Cold water poured on policy

Irrigation New Zealand has expressed concerns about the implications of Labour's proposed resource rental for irrigation. Photo by ODT.
Irrigation New Zealand has expressed concerns about the implications of Labour's proposed resource rental for irrigation. Photo by ODT.
Irrigation New Zealand believes Labour's policy on water use and irrigation could ''cripple'' farmers and lead to increases in food prices.

In a statement yesterday, IrrigationNZ chief executive Andrew Curtis said the body was not convinced Labour had fully considered the implications of a ''resource rent'' for irrigation, particularly how it would be practically implemented.

In a speech on environmental policies this week, deputy leader David Parker said Labour was committed to encouraging the fair and efficient use of the country's ''precious'' public freshwater resource through a resource rental on large irrigation takes.

Irrigation accounted for nearly 80% of freshwater consumption.

All domestic users of water, which on a per capita basis was small, would be exempt from the rental, whether in cities or rural areas.

All the revenue raised within a region would go back into the region to fund water management and delivery, new storage and irrigation schemes, safe rural drinking water supplies, and projects such as the restoration of degraded waterways, Mr Parker said.

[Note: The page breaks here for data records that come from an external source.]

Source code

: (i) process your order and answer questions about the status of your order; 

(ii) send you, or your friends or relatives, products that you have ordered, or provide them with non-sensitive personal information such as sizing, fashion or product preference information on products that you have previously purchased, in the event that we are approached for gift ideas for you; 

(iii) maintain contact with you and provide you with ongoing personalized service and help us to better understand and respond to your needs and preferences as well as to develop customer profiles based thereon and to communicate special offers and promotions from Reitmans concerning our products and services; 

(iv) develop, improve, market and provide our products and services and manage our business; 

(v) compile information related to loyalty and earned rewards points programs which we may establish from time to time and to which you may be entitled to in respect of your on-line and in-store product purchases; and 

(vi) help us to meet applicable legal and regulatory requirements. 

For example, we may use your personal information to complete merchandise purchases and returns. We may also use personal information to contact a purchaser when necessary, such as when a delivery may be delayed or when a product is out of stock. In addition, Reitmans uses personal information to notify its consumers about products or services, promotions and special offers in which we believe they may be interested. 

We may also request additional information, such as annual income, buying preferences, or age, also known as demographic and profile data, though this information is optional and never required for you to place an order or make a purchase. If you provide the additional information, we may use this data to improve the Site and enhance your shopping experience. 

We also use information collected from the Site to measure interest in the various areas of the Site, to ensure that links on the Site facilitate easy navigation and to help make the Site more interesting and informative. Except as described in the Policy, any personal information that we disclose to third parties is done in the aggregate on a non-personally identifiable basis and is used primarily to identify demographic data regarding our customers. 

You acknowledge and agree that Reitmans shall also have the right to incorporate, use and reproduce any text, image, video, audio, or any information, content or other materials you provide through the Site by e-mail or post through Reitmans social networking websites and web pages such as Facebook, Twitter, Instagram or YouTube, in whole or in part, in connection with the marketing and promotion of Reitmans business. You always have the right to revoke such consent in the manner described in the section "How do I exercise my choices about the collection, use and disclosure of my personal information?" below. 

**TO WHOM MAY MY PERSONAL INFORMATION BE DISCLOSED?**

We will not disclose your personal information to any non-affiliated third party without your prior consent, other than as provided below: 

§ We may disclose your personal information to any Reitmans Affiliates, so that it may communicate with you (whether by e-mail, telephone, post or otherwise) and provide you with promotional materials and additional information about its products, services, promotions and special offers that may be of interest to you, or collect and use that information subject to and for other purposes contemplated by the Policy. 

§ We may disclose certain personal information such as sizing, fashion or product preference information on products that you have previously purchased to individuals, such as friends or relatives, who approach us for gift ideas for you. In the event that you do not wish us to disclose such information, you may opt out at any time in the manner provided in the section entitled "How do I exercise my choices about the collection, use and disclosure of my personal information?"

That was how irrigation infrastructure ought to be paid for, ''rather than by selling SOEs or through taxpayer funded subsidies'', Mr Parker said.

But Mr Curtis questioned how the many complex water takes, involving combinations of irrigation, hydropower and domestic supply, such as the Opuha Dam in South Canterbury, could be split apart to allow for resource rents.

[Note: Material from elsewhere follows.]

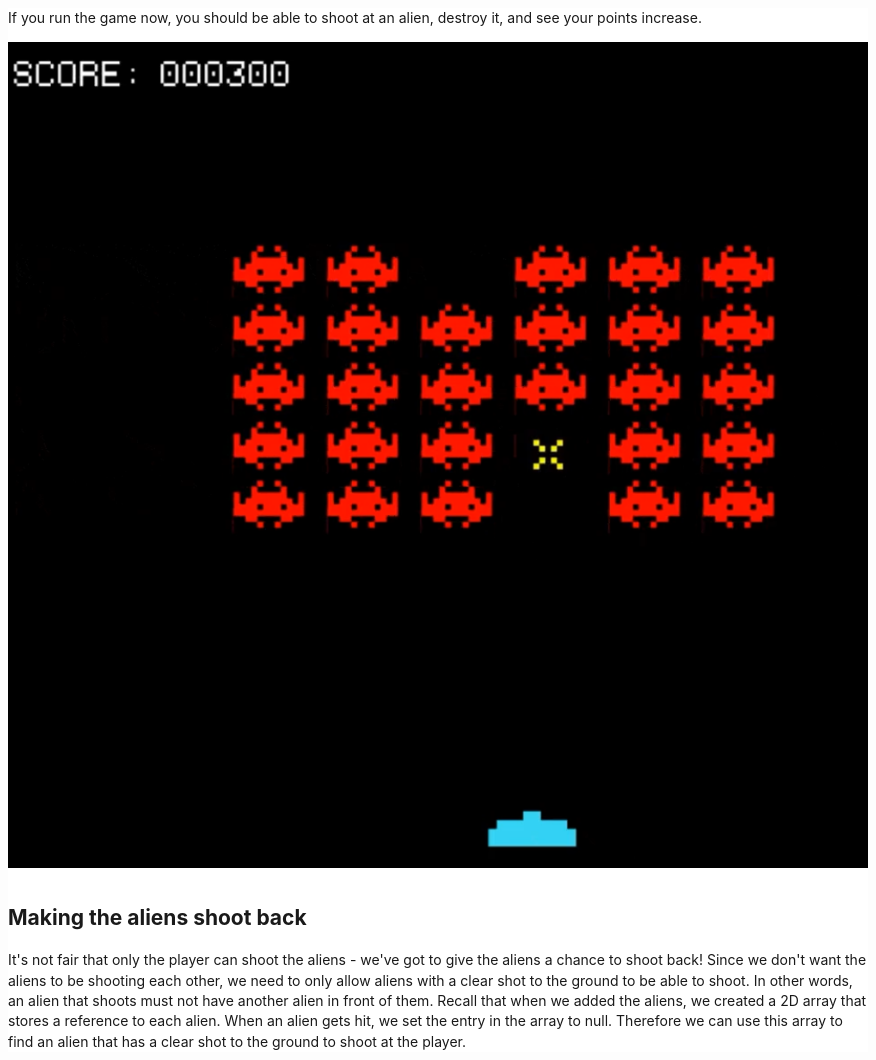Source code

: If you run the game now, you should be able to shoot at an alien, destroy it, and see your points increase. 


![Destroy alien](resources/10-destroy-alien.png "Destroy alien")

## Making the aliens shoot back

It's not fair that only the player can shoot the aliens - we've got to give the aliens a chance to shoot back! Since we don't want the aliens to be shooting each other, we need to only allow aliens with a clear shot to the ground to be able to shoot. In other words, an alien that shoots must not have another alien in front of them. Recall that when we added the aliens, we created a 2D array that stores a reference to each alien. When an alien gets hit, we set the entry in the array to null. Therefore we can use this array to find an alien that has a clear shot to the ground to shoot at the player.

He also believed it was not equitable given that private energy companies and commercial business connected to domestic water supply systems also prospered from the use of water.

A resource rent would mean increased cost for domestic water supply and electricity alongside food price increases and such a tax would therefore impact upon low income earners the most, he said.

Additionally, that increased cost to the farmer would impact production and prevent farmer investment in improved environmental management to meet the water quality limits now in place in some regions.

''Ultimately, it will see the demise of the traditional New Zealand family farm,'' he said.

Despite Mr Parker's comment that irrigation was funded by subsidies, that was not the case, Mr Curtis said.

The $400 million Crown Irrigation Investment Fund - which Labour would axe - was an investment company receiving market returns, he said.

However, New Zealand did need to consider the benefits of subsidising modern irrigation scheme development, which would allow increased farmer investment in improved environmental management.